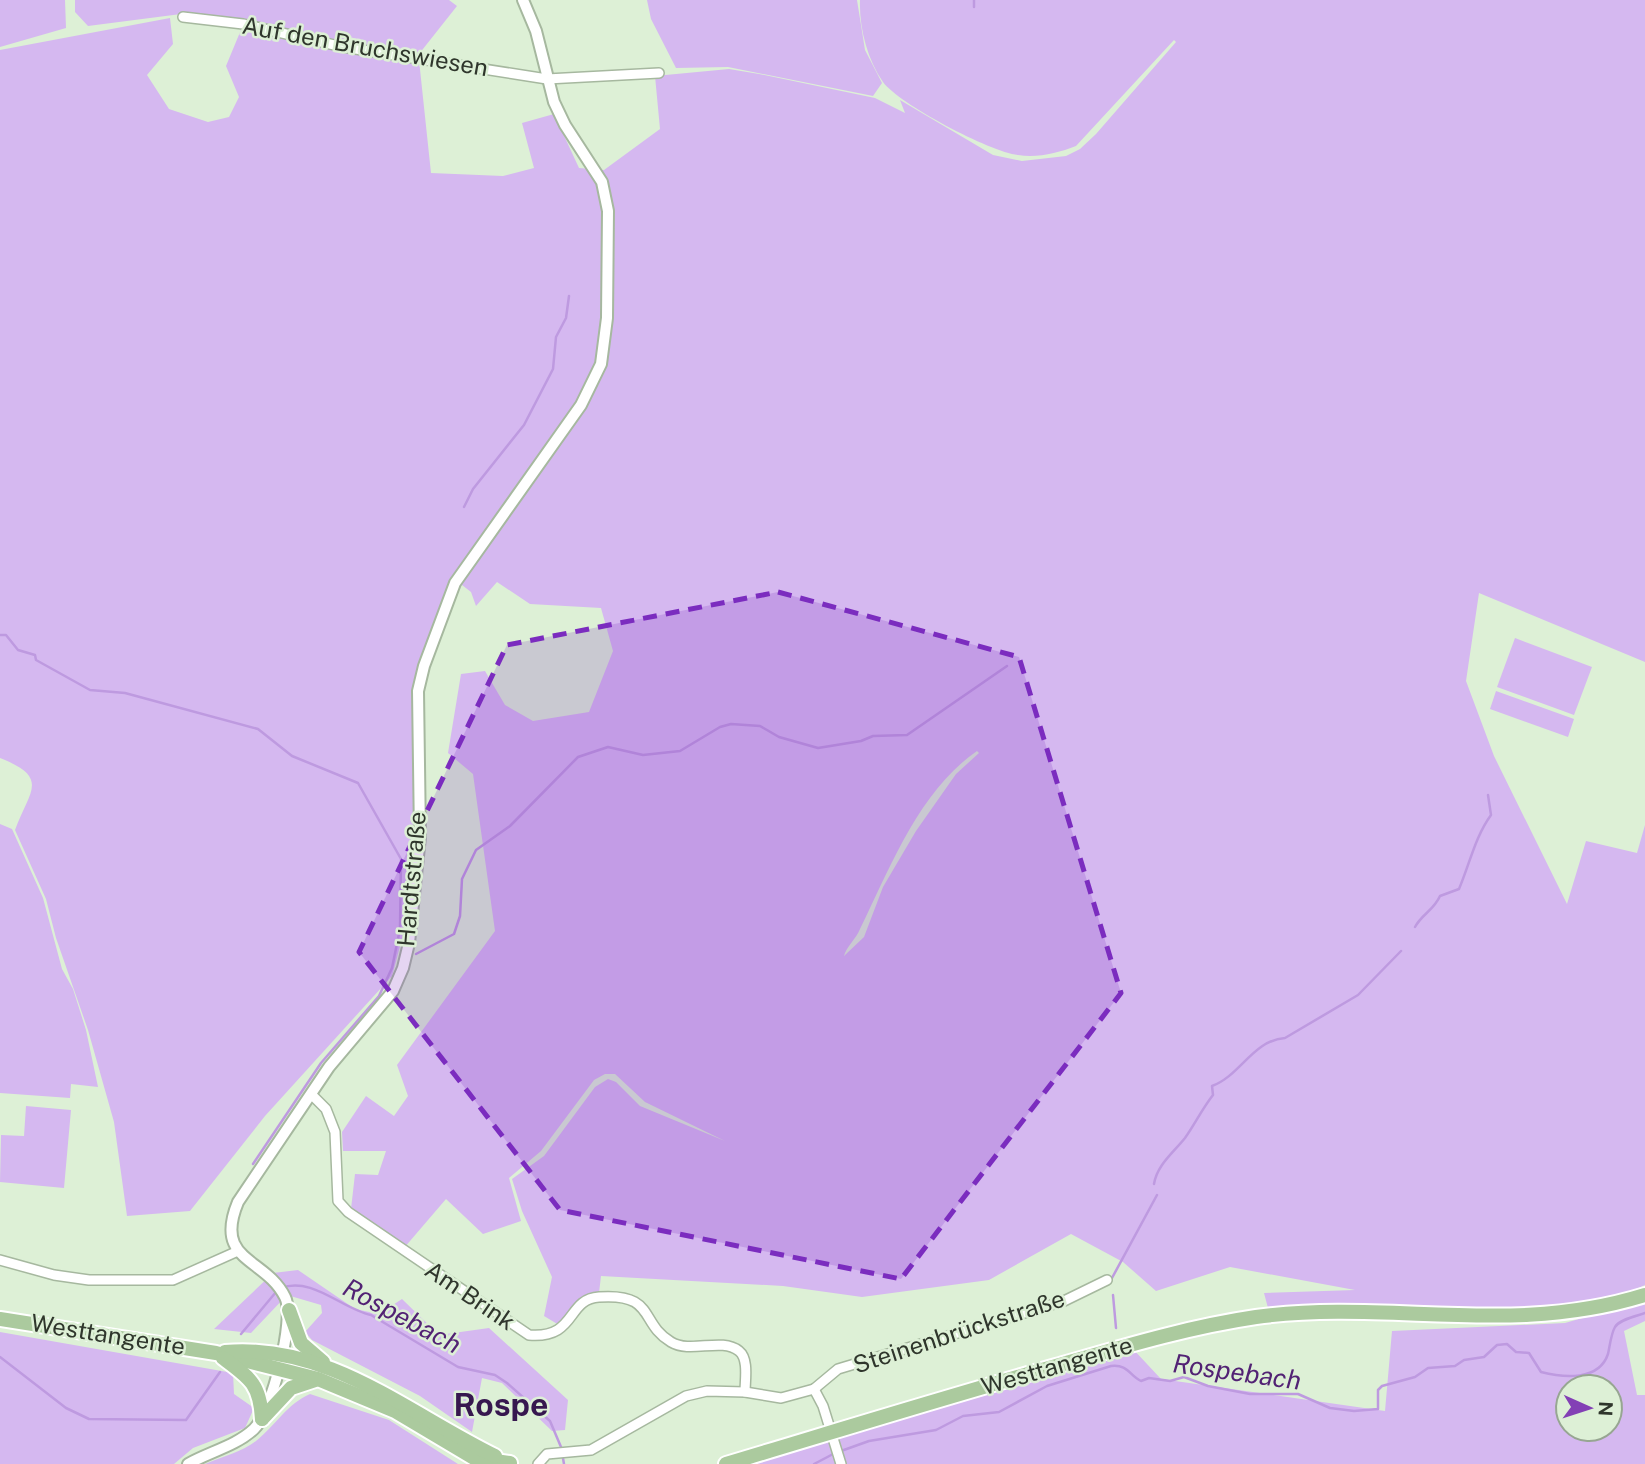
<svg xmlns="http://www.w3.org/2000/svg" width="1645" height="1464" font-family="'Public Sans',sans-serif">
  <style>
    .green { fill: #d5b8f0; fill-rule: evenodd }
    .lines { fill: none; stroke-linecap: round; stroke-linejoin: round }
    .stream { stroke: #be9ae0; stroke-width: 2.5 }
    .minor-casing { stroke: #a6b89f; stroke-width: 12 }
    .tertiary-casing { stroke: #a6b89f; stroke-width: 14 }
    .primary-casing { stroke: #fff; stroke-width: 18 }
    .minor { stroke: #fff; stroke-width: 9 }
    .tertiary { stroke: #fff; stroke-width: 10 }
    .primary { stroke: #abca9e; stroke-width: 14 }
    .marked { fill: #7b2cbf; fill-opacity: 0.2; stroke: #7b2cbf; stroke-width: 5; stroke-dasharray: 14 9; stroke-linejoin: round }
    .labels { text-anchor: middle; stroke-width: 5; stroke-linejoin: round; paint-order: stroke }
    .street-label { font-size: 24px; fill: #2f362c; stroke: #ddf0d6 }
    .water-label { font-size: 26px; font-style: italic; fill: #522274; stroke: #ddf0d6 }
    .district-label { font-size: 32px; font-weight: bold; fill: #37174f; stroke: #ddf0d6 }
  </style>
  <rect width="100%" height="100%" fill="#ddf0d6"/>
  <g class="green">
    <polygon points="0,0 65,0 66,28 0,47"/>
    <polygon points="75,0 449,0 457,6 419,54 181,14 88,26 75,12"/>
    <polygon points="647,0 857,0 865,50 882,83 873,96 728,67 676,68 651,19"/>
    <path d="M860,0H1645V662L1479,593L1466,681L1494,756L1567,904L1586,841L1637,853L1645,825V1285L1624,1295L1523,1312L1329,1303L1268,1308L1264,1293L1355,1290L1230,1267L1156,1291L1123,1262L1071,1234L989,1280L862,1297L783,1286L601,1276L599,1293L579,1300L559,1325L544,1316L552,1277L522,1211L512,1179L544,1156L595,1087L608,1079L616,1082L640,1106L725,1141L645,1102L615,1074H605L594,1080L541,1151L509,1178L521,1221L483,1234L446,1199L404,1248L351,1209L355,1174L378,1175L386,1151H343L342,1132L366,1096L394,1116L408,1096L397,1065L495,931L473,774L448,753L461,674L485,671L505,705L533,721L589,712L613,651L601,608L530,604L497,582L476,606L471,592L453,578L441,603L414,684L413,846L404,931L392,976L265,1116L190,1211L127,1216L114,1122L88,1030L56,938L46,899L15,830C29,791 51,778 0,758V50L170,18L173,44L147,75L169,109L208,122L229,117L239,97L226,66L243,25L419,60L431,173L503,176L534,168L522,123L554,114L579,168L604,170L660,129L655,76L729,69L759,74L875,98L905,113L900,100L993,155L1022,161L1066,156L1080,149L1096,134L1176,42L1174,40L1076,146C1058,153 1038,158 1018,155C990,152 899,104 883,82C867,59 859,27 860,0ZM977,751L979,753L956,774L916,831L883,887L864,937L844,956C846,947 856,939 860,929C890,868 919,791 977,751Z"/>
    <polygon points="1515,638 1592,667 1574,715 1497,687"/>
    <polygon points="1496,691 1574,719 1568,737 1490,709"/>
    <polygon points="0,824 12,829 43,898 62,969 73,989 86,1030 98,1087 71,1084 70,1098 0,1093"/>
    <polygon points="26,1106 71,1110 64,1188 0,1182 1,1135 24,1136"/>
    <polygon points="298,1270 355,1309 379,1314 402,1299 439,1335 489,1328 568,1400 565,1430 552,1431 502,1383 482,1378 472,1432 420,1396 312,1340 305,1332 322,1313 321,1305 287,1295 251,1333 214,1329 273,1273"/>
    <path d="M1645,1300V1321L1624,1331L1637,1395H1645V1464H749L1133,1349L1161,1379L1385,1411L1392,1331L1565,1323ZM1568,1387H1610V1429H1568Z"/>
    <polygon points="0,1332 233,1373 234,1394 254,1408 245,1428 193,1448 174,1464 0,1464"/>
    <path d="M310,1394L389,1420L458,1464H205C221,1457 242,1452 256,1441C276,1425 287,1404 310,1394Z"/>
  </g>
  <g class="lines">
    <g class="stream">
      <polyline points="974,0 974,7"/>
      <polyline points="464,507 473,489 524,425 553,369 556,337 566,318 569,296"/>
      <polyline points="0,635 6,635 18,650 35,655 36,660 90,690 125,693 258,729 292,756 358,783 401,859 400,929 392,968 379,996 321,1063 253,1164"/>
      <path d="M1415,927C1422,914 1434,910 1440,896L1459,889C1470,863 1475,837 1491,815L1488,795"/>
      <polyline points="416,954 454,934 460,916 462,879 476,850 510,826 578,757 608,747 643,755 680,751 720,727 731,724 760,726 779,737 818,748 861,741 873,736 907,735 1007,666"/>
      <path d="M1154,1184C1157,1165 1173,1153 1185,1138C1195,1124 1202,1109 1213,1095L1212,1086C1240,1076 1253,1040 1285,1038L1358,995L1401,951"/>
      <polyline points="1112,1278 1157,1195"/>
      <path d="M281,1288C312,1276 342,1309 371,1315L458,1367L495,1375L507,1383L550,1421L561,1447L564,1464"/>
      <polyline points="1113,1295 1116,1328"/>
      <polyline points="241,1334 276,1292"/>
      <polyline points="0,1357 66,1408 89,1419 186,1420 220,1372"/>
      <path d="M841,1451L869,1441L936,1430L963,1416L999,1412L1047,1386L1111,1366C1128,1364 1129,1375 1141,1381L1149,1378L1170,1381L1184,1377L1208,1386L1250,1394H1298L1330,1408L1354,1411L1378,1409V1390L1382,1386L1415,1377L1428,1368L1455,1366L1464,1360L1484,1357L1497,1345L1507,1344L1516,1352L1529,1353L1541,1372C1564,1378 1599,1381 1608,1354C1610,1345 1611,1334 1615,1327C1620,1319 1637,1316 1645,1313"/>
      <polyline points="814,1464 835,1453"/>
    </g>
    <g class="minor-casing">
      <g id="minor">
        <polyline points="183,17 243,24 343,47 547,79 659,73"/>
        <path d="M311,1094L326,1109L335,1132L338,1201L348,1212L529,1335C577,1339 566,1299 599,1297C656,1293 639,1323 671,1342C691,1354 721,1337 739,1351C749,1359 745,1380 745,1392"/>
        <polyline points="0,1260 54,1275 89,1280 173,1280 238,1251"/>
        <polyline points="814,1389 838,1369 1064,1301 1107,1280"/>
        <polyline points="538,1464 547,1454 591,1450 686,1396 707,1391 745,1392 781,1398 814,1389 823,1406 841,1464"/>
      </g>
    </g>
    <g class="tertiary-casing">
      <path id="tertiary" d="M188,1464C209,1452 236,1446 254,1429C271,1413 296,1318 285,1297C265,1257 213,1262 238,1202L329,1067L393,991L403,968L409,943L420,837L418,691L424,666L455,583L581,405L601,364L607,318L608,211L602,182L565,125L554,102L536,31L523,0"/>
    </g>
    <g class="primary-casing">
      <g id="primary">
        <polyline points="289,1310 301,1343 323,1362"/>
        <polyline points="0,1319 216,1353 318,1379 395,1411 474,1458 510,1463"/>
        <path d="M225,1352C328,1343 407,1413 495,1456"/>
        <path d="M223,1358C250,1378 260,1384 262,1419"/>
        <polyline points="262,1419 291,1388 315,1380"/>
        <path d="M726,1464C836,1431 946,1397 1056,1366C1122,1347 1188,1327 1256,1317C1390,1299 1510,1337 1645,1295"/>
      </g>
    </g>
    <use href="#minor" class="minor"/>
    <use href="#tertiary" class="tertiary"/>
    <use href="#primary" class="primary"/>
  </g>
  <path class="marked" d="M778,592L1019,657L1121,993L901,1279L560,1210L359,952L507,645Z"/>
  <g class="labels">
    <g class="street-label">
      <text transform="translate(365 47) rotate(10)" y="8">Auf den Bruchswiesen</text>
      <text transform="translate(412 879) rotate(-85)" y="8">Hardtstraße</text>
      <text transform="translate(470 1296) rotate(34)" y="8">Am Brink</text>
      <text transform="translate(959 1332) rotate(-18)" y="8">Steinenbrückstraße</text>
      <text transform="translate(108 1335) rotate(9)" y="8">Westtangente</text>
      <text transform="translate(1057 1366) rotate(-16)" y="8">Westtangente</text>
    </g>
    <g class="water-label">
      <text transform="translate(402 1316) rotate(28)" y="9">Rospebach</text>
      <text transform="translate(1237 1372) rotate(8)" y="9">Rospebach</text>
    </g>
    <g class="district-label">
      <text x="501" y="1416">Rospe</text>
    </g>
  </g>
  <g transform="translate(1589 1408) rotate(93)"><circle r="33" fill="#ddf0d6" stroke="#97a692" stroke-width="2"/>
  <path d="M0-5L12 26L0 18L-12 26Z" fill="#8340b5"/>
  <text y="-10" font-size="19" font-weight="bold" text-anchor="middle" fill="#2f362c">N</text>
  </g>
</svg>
▬▬▬
Everything above from the line containing "none; stroke-linecap: round;" down to the line containing "#a6b89f; stroke-width: 14" should be copied exactly, both end lines included, and nothing else.

Written answer:
    .lines { fill: none; stroke-linecap: round; stroke-linejoin: round }
    .stream { stroke: #be9ae0; stroke-width: 2.5 }
    .minor-casing { stroke: #a6b89f; stroke-width: 12 }
    .tertiary-casing { stroke: #a6b89f; stroke-width: 14 }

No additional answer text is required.